*** RECORD SET Section Begins ***
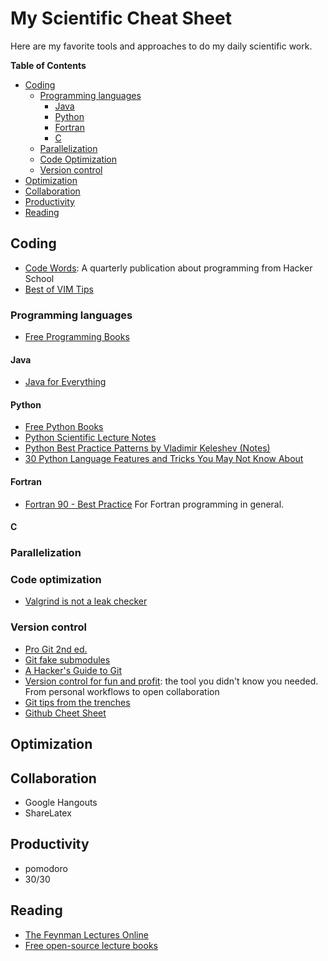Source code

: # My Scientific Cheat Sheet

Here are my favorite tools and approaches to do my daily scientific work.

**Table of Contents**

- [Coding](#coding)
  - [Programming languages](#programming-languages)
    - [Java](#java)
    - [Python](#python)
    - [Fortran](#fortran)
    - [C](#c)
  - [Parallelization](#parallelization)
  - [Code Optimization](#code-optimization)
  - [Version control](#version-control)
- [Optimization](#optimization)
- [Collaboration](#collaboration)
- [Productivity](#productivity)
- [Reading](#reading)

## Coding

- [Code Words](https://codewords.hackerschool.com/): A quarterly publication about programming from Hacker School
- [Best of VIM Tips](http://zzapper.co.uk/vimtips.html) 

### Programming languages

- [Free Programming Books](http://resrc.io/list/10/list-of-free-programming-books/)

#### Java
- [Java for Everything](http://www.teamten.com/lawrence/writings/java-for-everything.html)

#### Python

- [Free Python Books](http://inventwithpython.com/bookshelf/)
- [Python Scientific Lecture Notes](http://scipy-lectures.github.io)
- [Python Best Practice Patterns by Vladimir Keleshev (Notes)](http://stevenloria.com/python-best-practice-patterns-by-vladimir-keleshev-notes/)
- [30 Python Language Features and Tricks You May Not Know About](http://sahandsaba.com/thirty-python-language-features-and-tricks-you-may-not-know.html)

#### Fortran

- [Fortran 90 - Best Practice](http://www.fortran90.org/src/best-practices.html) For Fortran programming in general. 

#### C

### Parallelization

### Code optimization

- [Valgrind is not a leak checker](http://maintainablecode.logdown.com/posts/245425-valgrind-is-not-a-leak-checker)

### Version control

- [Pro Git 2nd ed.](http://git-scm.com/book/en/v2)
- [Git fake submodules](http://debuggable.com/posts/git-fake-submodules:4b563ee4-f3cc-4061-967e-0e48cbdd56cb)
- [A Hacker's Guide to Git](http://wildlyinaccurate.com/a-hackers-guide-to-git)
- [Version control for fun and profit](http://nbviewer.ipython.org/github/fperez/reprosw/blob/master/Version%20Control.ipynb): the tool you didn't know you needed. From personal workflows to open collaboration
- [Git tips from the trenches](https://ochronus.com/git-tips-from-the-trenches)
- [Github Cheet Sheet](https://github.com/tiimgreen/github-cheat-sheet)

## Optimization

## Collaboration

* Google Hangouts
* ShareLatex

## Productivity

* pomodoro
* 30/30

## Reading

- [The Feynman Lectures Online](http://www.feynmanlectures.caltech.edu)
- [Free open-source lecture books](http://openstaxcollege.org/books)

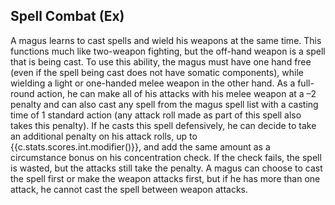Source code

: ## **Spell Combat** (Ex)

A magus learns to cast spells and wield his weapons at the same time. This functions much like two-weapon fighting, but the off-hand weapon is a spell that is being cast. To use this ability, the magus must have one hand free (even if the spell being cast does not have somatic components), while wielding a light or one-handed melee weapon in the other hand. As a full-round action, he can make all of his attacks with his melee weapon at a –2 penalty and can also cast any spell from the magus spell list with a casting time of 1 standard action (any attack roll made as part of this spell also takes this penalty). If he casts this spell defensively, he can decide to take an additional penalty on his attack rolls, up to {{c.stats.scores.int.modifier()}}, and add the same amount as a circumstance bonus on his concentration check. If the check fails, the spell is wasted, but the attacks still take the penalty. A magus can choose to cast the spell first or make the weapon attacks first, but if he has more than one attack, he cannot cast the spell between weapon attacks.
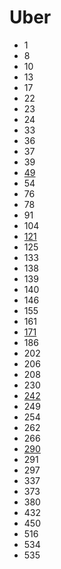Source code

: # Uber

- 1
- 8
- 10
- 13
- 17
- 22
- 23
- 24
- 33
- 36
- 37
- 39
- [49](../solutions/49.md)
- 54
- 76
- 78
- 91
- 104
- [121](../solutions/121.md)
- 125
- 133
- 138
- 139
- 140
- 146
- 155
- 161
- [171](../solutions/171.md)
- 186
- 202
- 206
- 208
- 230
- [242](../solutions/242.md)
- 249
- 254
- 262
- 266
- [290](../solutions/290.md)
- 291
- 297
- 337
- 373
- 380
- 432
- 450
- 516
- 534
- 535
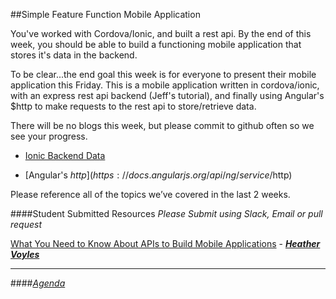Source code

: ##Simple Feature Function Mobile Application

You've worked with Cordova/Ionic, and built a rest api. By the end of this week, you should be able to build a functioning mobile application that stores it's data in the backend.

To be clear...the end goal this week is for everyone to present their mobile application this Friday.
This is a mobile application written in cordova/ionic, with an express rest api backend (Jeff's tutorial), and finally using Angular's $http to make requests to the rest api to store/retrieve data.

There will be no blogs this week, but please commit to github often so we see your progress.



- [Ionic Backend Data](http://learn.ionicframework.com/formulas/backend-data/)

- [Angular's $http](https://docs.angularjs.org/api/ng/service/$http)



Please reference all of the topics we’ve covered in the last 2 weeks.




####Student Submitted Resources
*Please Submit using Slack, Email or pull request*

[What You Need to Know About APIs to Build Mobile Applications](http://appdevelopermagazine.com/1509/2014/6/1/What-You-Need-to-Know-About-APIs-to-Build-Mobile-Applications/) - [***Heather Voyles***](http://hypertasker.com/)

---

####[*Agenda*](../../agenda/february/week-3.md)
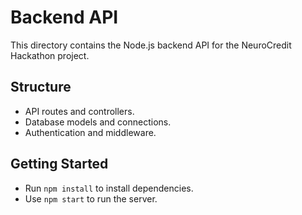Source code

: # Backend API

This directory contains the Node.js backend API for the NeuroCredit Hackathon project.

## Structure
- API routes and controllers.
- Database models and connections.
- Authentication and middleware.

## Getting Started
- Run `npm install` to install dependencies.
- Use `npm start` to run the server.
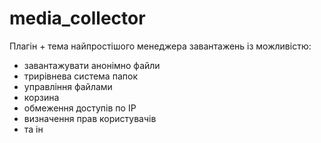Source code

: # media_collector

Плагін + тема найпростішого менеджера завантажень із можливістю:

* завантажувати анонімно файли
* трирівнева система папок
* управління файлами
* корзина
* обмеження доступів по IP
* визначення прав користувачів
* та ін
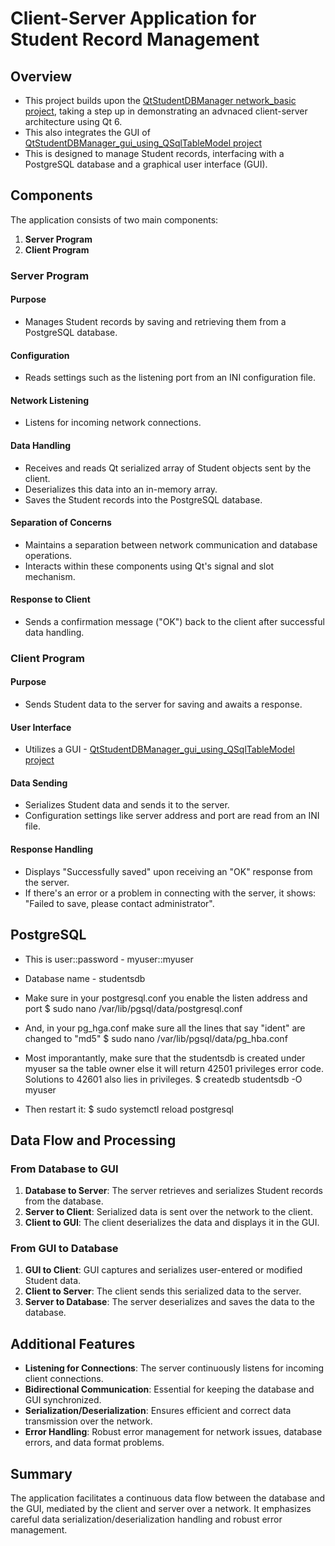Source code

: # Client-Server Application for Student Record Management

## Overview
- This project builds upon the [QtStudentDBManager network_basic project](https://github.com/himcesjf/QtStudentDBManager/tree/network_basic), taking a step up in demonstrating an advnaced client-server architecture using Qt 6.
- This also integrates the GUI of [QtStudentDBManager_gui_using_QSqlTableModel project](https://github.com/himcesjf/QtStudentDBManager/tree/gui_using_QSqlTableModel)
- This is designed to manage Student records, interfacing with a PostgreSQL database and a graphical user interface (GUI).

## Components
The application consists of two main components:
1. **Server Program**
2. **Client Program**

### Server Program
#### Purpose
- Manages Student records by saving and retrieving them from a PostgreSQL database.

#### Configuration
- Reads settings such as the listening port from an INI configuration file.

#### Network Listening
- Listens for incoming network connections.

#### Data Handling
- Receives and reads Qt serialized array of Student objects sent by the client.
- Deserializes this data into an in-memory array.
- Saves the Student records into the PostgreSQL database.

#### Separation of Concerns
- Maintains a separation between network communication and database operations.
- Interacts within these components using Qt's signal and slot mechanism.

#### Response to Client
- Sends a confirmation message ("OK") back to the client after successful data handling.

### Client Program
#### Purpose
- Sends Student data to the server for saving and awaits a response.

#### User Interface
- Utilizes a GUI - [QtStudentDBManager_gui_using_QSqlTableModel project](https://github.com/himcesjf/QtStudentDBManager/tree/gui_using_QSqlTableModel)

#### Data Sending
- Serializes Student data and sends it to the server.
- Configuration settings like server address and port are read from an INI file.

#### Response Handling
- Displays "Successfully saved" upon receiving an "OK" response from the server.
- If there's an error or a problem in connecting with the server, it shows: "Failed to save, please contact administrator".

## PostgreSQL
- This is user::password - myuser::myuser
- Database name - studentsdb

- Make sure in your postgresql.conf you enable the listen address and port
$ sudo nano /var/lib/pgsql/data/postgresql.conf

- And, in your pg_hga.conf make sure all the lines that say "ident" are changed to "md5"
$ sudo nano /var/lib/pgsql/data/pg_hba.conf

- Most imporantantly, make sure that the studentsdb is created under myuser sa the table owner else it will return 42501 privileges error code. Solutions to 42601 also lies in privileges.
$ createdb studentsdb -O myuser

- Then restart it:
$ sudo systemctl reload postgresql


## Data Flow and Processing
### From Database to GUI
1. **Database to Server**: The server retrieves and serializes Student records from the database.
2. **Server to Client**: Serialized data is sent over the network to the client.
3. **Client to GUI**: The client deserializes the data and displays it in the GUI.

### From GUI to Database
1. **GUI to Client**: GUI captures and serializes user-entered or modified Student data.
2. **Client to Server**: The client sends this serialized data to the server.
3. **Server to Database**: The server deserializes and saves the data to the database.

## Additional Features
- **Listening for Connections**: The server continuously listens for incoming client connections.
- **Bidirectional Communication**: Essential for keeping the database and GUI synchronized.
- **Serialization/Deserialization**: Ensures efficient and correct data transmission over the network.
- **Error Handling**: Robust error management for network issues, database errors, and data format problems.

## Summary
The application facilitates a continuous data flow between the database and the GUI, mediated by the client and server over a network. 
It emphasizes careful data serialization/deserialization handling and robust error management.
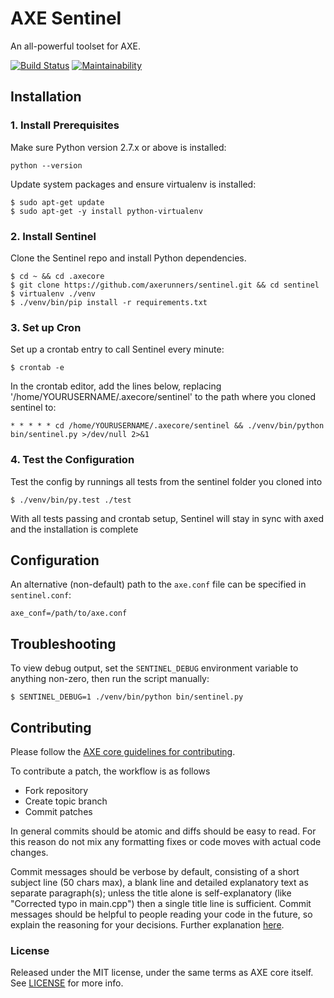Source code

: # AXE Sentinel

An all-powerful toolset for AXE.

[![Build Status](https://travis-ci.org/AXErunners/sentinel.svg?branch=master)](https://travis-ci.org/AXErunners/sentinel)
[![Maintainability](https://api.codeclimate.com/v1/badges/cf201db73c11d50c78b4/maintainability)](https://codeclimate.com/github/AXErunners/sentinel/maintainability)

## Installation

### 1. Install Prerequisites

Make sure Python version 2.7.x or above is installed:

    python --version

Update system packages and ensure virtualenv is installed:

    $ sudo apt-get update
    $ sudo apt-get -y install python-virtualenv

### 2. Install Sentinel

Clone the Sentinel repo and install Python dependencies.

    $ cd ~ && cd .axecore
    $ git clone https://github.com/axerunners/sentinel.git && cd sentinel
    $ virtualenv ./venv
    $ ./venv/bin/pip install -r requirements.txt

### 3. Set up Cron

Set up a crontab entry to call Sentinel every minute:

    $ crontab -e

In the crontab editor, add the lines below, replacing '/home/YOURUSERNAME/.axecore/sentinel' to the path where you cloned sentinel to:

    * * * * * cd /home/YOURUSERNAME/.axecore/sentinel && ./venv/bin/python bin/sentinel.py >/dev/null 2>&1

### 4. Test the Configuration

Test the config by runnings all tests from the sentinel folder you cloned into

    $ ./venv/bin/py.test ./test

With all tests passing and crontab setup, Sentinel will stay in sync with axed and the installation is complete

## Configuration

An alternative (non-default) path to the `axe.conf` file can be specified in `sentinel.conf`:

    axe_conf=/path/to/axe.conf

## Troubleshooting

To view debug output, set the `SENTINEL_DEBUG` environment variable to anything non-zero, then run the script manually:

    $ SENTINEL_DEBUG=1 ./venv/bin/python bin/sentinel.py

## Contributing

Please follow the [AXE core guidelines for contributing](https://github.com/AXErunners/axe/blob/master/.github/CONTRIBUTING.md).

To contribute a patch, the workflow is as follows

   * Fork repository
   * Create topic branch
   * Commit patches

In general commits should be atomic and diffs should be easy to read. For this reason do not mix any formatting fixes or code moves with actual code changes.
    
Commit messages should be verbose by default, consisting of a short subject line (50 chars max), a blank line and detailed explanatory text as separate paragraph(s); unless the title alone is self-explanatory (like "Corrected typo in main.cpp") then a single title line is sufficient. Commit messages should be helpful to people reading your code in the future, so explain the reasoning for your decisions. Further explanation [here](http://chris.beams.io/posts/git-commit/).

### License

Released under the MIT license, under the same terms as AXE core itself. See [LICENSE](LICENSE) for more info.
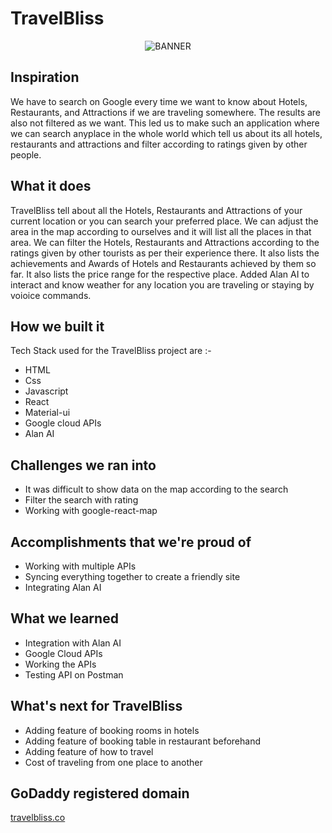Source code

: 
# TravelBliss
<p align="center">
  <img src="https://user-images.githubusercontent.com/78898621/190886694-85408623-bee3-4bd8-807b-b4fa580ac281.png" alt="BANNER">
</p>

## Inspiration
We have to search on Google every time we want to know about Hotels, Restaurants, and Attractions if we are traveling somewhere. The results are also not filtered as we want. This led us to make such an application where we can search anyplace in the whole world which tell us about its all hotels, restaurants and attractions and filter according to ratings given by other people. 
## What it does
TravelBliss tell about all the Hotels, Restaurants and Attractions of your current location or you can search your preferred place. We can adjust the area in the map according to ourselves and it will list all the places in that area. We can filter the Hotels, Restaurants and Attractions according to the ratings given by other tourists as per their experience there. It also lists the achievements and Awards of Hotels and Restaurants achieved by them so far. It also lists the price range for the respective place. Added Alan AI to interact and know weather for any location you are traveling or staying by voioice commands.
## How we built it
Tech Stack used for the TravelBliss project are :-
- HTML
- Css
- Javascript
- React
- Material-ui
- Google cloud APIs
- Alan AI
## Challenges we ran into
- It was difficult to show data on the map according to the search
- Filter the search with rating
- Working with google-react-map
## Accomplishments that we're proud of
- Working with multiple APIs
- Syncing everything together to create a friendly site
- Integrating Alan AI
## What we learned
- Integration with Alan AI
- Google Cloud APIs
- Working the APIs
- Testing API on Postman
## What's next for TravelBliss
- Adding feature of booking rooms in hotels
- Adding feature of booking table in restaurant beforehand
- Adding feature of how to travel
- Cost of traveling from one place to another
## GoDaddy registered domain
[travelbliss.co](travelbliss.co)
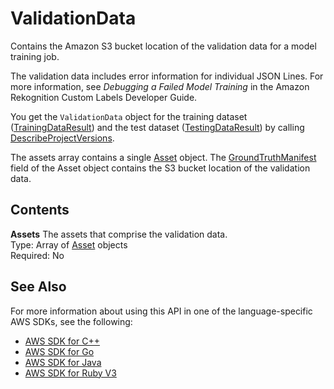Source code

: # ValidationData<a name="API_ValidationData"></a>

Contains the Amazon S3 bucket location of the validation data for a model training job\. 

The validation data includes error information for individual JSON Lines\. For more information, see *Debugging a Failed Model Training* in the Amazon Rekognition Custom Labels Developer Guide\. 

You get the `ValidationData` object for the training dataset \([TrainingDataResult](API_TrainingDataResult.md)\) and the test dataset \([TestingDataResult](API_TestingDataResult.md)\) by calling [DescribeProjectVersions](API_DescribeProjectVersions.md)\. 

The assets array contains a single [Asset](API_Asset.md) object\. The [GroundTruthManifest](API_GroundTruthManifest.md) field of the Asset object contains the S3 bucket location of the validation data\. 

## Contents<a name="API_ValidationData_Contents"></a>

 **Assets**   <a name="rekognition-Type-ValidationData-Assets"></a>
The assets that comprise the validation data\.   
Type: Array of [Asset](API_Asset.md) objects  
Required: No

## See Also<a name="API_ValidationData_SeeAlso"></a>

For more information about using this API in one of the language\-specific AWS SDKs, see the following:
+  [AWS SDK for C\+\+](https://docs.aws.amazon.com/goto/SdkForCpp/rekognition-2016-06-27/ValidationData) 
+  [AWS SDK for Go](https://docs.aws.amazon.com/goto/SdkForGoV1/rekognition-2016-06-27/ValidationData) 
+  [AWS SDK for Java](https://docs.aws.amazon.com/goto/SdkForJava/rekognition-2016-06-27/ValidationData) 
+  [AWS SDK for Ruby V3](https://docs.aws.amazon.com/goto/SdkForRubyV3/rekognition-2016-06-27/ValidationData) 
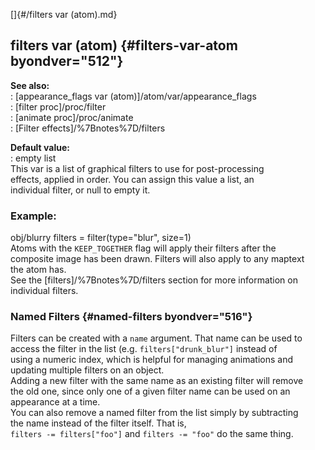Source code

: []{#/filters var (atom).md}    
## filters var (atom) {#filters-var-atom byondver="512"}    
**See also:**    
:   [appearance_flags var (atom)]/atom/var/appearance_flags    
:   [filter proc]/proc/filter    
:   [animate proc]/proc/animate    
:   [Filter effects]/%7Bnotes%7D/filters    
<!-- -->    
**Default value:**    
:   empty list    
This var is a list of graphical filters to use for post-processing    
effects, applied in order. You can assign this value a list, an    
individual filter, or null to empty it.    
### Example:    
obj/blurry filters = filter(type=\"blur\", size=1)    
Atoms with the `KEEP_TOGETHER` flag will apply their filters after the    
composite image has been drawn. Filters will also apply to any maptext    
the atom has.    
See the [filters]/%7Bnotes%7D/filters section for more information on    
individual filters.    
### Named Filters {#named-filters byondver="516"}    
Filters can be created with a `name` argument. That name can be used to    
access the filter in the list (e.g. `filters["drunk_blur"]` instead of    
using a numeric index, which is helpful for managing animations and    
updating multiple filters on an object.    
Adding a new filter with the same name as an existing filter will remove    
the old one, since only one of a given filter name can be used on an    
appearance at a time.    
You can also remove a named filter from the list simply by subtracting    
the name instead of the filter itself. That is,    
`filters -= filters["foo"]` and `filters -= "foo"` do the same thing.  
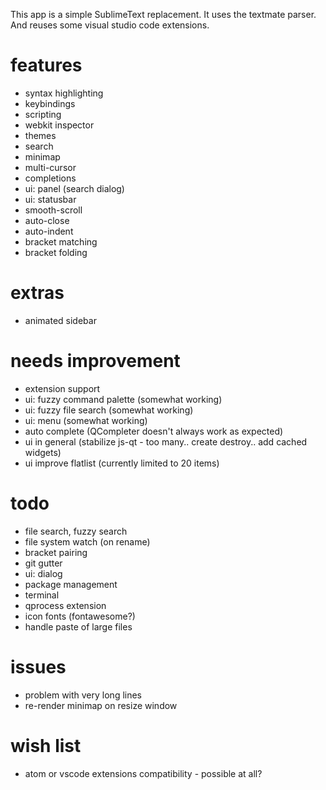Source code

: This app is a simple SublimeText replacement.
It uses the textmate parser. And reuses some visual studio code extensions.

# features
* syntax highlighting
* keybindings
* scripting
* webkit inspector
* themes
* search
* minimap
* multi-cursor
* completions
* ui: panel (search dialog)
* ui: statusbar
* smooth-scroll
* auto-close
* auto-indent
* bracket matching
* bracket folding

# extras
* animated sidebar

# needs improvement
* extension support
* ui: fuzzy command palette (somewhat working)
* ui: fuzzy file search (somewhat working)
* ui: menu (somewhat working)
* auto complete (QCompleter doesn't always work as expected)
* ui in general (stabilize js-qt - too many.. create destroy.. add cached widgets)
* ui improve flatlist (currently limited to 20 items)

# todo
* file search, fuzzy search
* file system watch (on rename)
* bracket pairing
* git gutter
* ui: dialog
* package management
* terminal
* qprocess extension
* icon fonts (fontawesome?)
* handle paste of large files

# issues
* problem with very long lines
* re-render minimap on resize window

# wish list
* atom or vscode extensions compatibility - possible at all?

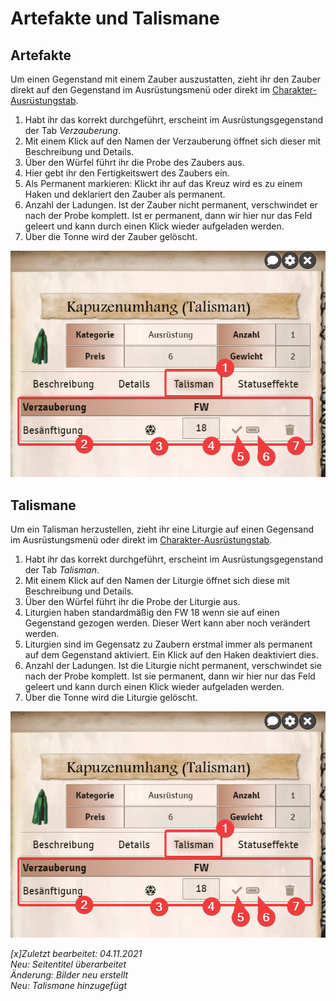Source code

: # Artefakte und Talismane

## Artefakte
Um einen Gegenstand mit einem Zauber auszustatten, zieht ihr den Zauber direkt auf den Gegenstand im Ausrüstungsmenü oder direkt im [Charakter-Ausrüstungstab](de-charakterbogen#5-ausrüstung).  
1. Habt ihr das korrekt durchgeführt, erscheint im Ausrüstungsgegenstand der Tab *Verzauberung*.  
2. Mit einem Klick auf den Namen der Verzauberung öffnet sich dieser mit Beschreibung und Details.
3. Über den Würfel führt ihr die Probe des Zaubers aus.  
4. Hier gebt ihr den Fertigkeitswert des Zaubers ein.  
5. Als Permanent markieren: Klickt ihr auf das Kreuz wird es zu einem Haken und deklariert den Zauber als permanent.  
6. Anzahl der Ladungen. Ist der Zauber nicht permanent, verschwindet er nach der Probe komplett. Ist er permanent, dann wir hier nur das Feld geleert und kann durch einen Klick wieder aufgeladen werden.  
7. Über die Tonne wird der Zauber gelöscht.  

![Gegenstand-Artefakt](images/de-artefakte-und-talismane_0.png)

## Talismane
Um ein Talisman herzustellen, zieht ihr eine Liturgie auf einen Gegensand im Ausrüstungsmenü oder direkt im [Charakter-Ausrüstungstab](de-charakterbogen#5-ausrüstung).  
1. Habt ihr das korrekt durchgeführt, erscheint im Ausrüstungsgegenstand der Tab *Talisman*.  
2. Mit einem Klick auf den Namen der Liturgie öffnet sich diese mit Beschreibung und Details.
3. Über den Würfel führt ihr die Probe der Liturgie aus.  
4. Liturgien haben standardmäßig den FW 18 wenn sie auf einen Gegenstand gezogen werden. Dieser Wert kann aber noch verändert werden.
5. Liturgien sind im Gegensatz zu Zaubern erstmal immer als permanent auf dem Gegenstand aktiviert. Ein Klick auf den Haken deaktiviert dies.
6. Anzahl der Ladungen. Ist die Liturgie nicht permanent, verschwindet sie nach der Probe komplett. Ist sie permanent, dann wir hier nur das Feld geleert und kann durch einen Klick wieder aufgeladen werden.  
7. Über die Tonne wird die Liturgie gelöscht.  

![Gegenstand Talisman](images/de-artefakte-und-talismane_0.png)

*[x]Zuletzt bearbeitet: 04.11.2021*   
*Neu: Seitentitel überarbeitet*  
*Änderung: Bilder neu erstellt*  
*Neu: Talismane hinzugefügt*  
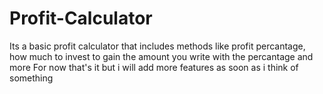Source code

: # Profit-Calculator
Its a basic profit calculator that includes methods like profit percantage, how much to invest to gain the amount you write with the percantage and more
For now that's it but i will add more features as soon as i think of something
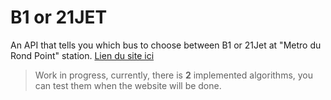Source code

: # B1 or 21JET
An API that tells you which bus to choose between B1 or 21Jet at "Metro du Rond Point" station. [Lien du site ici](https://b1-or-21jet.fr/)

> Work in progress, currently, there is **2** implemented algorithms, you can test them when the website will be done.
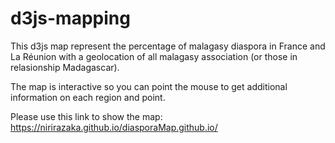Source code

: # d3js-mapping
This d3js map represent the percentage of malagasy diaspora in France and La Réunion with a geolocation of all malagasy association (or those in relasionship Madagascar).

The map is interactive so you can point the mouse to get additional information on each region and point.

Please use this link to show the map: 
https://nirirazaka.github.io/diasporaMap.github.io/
*** RECORD SET Section Ends ***
WHAT TO WORK ON: Arrange the lines of the material from the line containing "# AXE Sentinel" through the line containing "### 2. Install Sentinel", both included, as a numbered list, omitting blank lines.

TASK ANSWER:
1. : # AXE Sentinel
2. An all-powerful toolset for AXE.
3. [![Build Status](https://travis-ci.org/AXErunners/sentinel.svg?branch=master)](https://travis-ci.org/AXErunners/sentinel)
4. [![Maintainability](https://api.codeclimate.com/v1/badges/cf201db73c11d50c78b4/maintainability)](https://codeclimate.com/github/AXErunners/sentinel/maintainability)
5. ## Installation
6. ### 1. Install Prerequisites
7. Make sure Python version 2.7.x or above is installed:
8.     python --version
9. Update system packages and ensure virtualenv is installed:
10.     $ sudo apt-get update
11.     $ sudo apt-get -y install python-virtualenv
12. ### 2. Install Sentinel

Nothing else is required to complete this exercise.